### EXERCÍCIO 1
Indique se cada afirmação abaixo está de acordo com o texto sobre a revisão do Caged. Responda sim ou não e cite as palavras do texto que decidem a questão.
(a) Depois das revisões, o total de admissões de 2020 passou a ser de 15,619 milhões.
(b) O Ministério da Economia suspendeu a divulgação dos saldos do Caged por um prazo de seis meses.
(c) Segundo a nota técnica, a atualização muda a análise geral sobre o mercado de trabalho.
### EXERCÍCIO 2
Com base no texto sobre a revisão do Caged, responda às perguntas:
(a) De quanto foi o ajuste percentual na quantidade de demissões de 2020?
(b) Quem ocupa o cargo de secretário-executivo do Ministério do Trabalho e Previdência?
(c) Que pesquisa do IBGE mede a taxa de desemprego mencionada?

### TEXTO DO DOCUMENTO
<<<<
Quando divulgado no fim de janeiro, o Caged de 2020 acumulava 15,166 milhões de admissões e 15,023 milhões demissões. Agora, após dez meses de revisões mensais, o número de admissões subiu para 15,619 milhões, uma correção de 2,98%. Mas a quantidade de demissões aumentou para 15,811 milhões, um ajuste de 5,24%.

Sem mencionar o resultado negativo, o secretário-executivo do Ministério do Trabalho e Previdência, Bruno Dalcolmo, negou hoje que o Caged tenha tido subnotificação de demissões em 2020 e minimizou a redução do saldo com as informações repassadas pelas empresas com atraso.

“Em 2020, houve 15 milhões de admissões e 15 milhões de demissões, ou seja, 30 milhões de movimentações, e a diferença é de 270 mil. Nos dois anos (2020 e 2021) houve 60 milhões de movimentações e o porcentual de ajuste é de 2,78% com as informações que as empresas repassam tardiamente.”

Atraso
O primeiro impacto da pandemia de covid-19 sobre o Caged foi um “apagão” de dados do indicador no começo do ano passado. No fim de março de 2020, o Ministério da Economia decidiu suspender por tempo indeterminado a divulgação dos saldos do Caged de janeiro e fevereiro. Com o passar das semanas, os dados de março também caíram nesse limbo.

Em abril do ano passado Dalcolmo reconheceu que Caged tinha dificuldades na coleta de informações em um momento em que muitas empresas e escritórios de contabilidade estavam fechados.

Nos meses seguintes, porém, a pasta alegou que o preenchimento das informações tinha voltado ao normal, negando o aumento de subnotificações de demissões. No entanto, a persistente elevação da taxa de desemprego medida pela Pesquisa Nacional por Amostra de Domicílios (PNAD) Contínua do IBGE contrastava com os resultados bastante positivos do Caged.

Na nota técnica em que informa a revisão da série desde janeiro de 2020, o Ministério avalia que a atualização aumenta a precisão dos dados e não altera a análise geral sobre o mercado de trabalho. “Em especial, a recuperação do emprego formal desde o segundo semestre de 2020”, argumenta no documento.
>>>>
### DADOS BRUTOS
<<<<
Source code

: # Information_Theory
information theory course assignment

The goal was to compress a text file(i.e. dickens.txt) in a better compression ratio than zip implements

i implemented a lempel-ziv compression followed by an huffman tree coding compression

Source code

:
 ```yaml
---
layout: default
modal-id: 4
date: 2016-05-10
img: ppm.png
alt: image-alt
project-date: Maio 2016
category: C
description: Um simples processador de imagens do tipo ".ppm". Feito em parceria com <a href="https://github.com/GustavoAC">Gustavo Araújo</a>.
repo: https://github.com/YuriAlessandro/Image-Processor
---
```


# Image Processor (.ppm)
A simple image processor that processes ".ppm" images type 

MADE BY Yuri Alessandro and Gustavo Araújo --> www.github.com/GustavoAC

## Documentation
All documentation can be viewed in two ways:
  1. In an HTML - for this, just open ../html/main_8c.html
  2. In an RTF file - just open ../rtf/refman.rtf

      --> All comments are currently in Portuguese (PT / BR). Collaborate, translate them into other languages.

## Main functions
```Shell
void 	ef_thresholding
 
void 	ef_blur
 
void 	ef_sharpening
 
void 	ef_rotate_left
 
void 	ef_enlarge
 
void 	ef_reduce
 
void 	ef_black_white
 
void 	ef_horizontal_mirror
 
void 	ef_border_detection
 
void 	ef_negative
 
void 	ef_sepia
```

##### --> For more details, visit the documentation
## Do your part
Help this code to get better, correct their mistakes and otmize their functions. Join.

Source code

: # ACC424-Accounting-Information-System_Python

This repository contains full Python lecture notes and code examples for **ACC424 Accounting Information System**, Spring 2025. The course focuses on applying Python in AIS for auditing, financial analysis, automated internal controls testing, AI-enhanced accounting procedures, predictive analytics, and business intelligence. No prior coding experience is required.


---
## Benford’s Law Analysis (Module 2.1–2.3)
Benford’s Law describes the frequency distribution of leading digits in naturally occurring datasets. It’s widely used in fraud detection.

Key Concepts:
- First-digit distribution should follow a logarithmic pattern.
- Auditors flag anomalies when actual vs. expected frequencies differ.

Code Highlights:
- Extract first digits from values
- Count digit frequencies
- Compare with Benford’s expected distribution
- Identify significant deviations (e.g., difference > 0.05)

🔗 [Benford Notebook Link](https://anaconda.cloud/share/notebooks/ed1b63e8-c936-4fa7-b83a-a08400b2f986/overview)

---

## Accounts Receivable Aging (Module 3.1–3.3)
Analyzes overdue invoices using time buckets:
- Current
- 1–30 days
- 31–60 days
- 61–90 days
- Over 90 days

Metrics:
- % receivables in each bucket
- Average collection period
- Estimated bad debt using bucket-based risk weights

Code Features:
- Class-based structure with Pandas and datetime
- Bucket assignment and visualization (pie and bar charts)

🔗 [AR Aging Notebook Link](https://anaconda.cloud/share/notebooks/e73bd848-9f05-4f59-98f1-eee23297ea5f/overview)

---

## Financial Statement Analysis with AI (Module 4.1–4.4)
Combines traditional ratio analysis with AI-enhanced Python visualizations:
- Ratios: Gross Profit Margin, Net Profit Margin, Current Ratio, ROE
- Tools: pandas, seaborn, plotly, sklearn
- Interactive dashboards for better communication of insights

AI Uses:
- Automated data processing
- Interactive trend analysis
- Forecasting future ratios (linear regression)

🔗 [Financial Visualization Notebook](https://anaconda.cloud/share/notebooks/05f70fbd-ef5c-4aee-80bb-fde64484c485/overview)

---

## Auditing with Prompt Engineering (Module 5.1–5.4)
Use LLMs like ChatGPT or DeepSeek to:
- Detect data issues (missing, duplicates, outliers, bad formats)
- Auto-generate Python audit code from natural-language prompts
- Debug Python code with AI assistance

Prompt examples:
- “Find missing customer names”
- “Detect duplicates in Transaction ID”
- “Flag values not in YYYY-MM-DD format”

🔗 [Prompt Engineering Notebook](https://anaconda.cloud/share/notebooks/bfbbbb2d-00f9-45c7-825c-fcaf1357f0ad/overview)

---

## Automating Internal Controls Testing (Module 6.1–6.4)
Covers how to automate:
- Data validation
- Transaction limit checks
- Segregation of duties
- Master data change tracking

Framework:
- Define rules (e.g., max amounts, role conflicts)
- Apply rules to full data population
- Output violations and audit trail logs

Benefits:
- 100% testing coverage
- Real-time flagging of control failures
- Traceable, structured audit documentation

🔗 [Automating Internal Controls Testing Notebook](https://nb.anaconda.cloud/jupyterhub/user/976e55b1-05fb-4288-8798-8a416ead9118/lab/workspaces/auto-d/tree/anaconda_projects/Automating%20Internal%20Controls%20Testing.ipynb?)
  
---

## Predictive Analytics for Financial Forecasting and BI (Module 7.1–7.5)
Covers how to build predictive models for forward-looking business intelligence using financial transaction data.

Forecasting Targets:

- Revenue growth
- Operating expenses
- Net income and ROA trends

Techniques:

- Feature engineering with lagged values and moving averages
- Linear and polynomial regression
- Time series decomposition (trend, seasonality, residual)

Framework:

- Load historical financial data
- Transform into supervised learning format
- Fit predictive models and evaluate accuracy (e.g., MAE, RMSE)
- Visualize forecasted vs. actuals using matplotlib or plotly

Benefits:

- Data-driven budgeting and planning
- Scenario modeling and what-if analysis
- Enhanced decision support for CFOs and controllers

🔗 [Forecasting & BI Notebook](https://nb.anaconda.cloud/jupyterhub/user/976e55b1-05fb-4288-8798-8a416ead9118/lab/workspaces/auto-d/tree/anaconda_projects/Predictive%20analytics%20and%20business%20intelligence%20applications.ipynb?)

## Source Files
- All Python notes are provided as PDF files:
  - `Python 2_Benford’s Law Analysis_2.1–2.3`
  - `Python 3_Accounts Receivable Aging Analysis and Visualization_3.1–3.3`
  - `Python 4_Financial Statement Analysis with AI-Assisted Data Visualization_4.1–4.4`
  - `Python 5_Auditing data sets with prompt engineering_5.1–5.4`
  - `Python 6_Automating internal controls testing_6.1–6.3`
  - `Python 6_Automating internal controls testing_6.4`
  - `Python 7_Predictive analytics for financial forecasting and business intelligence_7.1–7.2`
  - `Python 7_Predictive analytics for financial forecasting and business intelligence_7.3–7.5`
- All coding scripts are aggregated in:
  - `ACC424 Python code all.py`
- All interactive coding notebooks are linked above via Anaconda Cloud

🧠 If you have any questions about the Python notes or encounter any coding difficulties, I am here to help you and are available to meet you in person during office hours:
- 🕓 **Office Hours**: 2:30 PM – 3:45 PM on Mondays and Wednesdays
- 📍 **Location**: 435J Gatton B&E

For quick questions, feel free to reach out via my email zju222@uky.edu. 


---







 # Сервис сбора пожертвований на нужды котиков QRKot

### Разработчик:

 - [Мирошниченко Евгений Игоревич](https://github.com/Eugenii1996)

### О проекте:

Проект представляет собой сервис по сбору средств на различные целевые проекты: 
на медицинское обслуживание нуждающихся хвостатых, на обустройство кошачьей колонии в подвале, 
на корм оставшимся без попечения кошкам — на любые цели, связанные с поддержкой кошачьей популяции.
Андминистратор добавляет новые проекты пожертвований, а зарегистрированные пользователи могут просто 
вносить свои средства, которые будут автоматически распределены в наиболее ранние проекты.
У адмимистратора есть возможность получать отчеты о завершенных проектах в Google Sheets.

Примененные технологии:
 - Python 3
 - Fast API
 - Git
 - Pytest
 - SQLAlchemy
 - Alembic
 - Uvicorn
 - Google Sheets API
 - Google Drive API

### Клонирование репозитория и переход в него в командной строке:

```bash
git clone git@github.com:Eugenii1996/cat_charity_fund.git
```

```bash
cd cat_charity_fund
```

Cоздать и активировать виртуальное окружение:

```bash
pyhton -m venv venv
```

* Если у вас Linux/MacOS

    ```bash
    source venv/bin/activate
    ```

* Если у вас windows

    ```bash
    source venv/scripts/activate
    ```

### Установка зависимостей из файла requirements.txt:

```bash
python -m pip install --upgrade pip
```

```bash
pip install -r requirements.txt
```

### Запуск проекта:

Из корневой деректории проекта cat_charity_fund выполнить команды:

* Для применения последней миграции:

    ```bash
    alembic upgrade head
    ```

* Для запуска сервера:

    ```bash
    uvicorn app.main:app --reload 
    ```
>>>>
### RESPOSTA DO EXERCÍCIO 1
(a) Sim: "o número de admissões subiu para 15,619 milhões"
(b) Não: "suspender por tempo indeterminado a divulgação dos saldos do Caged de janeiro e fevereiro"
(c) Não: "não altera a análise geral sobre o mercado de trabalho"

### RESPOSTA DO EXERCÍCIO 2
(a) 5,24%
(b) Bruno Dalcolmo
(c) A Pesquisa Nacional por Amostra de Domicílios (PNAD) Contínua